Attention Deficit Disorder 9
Anxiety disorder 8
Bipolar disorder 135
Controls non-psychiatric 311
Depressive disorder (not otherwise specified) 29
Eating disorder 3
HIV positive 3
Obsessive compulsive disorder 10
Mental disorder (not otherwise specified) 2
Psychosis (not otherwise specified) 3
Post-traumatic stress disorder (PTSD) 4
Schizophrenia and schizoaffective disorder 193
Substance intoxication 6
Substance use disorder 23**
Tics 3
Williams syndrome 1
Major depressive disorder (MDD) 217
Alzheimer’s disease 5
Parkinson's disease 7
Lewy Body disease 2
Stroke 3
Contusions 4
Arteriovenous malformation 1
Traumatic brain injury/seizure 3
Diffuse polyglucosan bodies disease 2
Seizures 1
Brainstem vasculitis 1
Huntington’s disease 1

** multiple substances, including cocaine, heroin, opiates

Other resources include:

  • cDNA libraries constructed from dorsolateral prefrontal cortex (DLPFC), hippocampus, anterior cingulate cortex (ACC) and subgenual cingulate cortex (sgACC), and dura from hundreds of subjects with mental disorders and controls
  • microarray data (publicly available at dbGAP accession ID: phs000979.v1.p1) from DLPFC, hippocampus and dura,
  • frozen sections (14 um thick) mounted on slides (DLPFC from 32 patients with schizophrenia and 63 controls),
  • formalin-fixed coronal slices (approximately 15 mm thick) of a single hemisphere from 15 controls, 10 patients with schizophrenia, 5 with major depression, 4 with bipolar disorder.

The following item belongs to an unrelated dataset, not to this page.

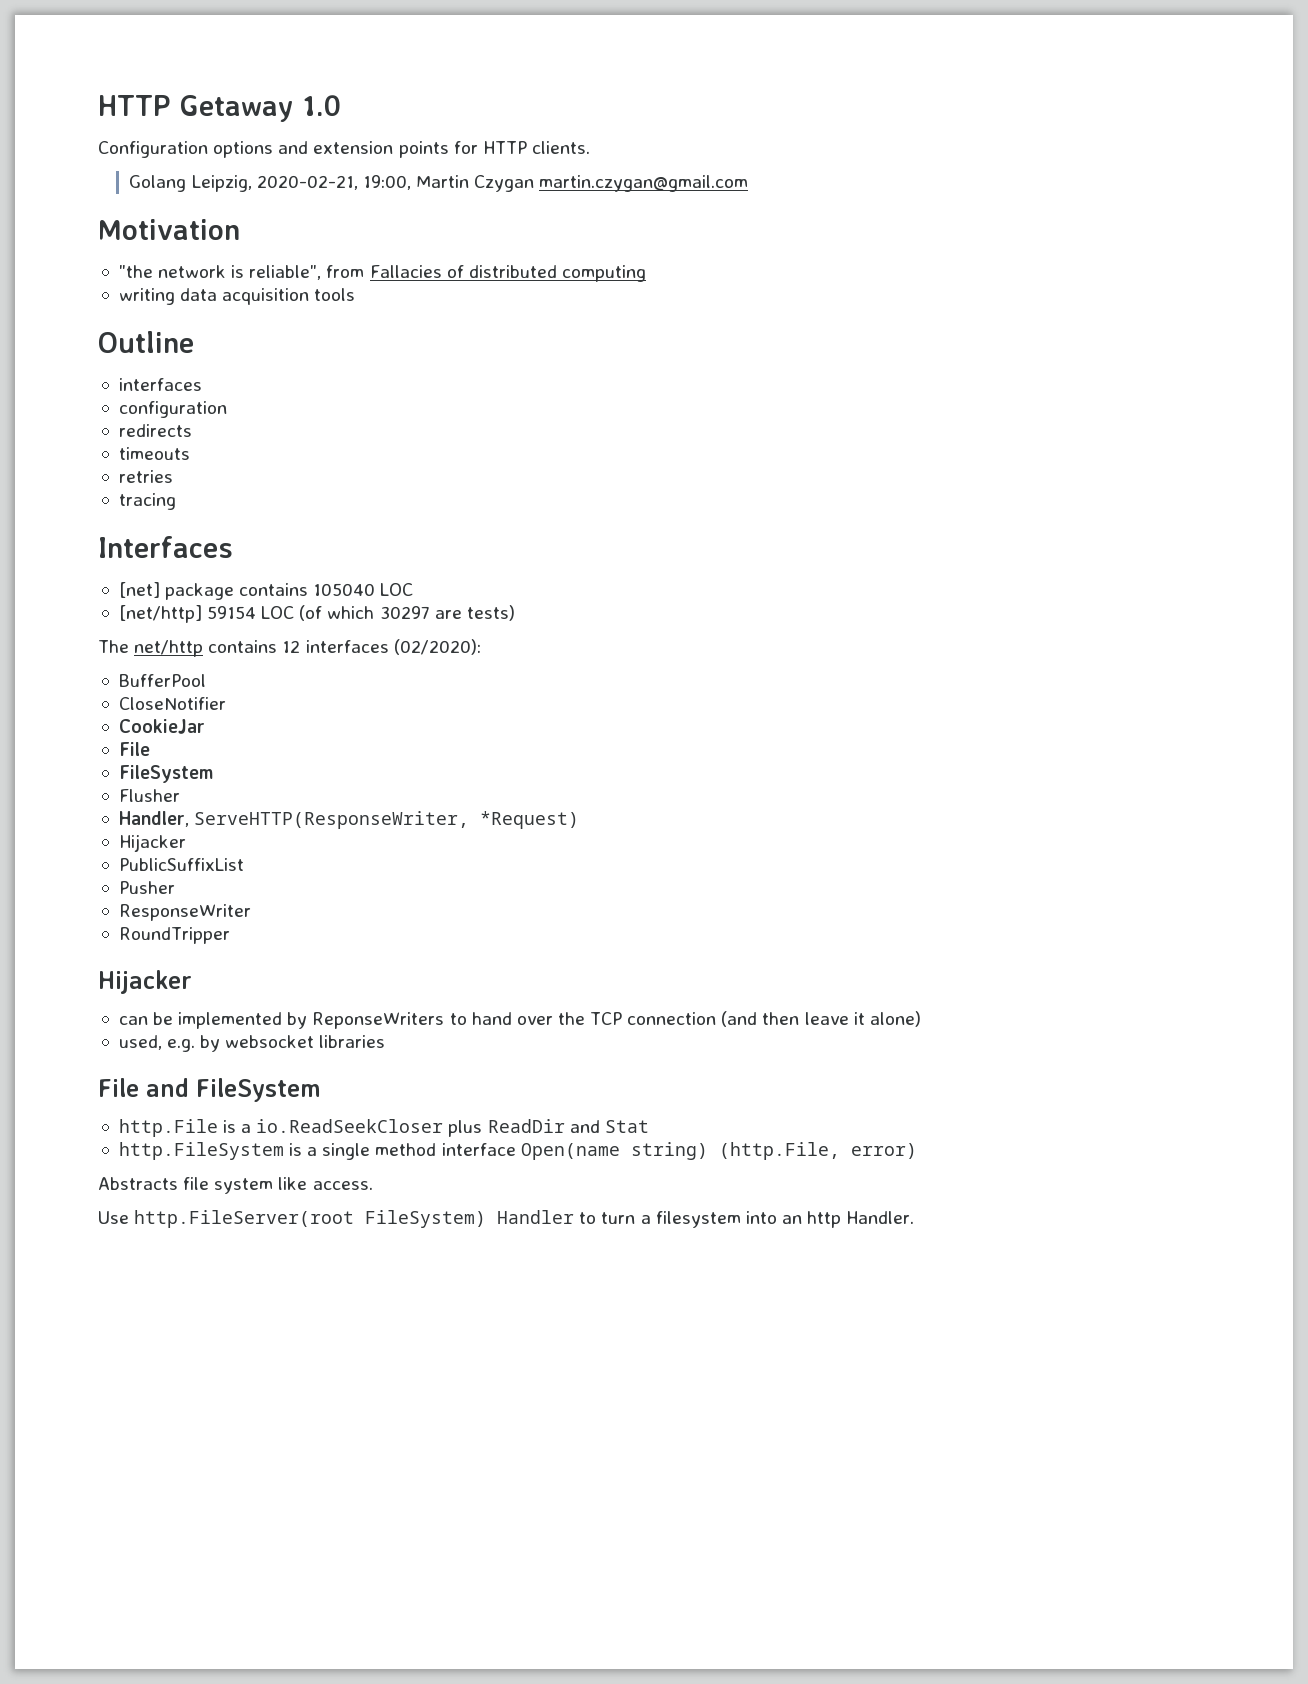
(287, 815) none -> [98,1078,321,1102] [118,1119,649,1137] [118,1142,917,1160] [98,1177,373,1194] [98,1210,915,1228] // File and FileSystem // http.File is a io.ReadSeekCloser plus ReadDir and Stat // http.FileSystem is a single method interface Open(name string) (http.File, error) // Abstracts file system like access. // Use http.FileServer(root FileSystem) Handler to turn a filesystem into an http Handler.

As a non-renewable resource, the human brain collection requires oversight and evaluation to ensure that specimens are distributed equitably and fairly to investigators.  Requests for access to samples from the collection should be emailed to hbccmail@mail.nih.gov. Requests are reviewed for consistency with NIMH and HBCC mission and goals by an oversight committee.  Requestor’s objectives will be evaluated for viability and practicality given the limited materials available. Committee members will review the requests and reply to the requestor with their recommendations and comments within 14 working days.

NIH investigators whose request has been approved will complete the Human Tissue Distribution Agreement form; investigators outside NIH will complete the Material Transfer Agreement (MTA).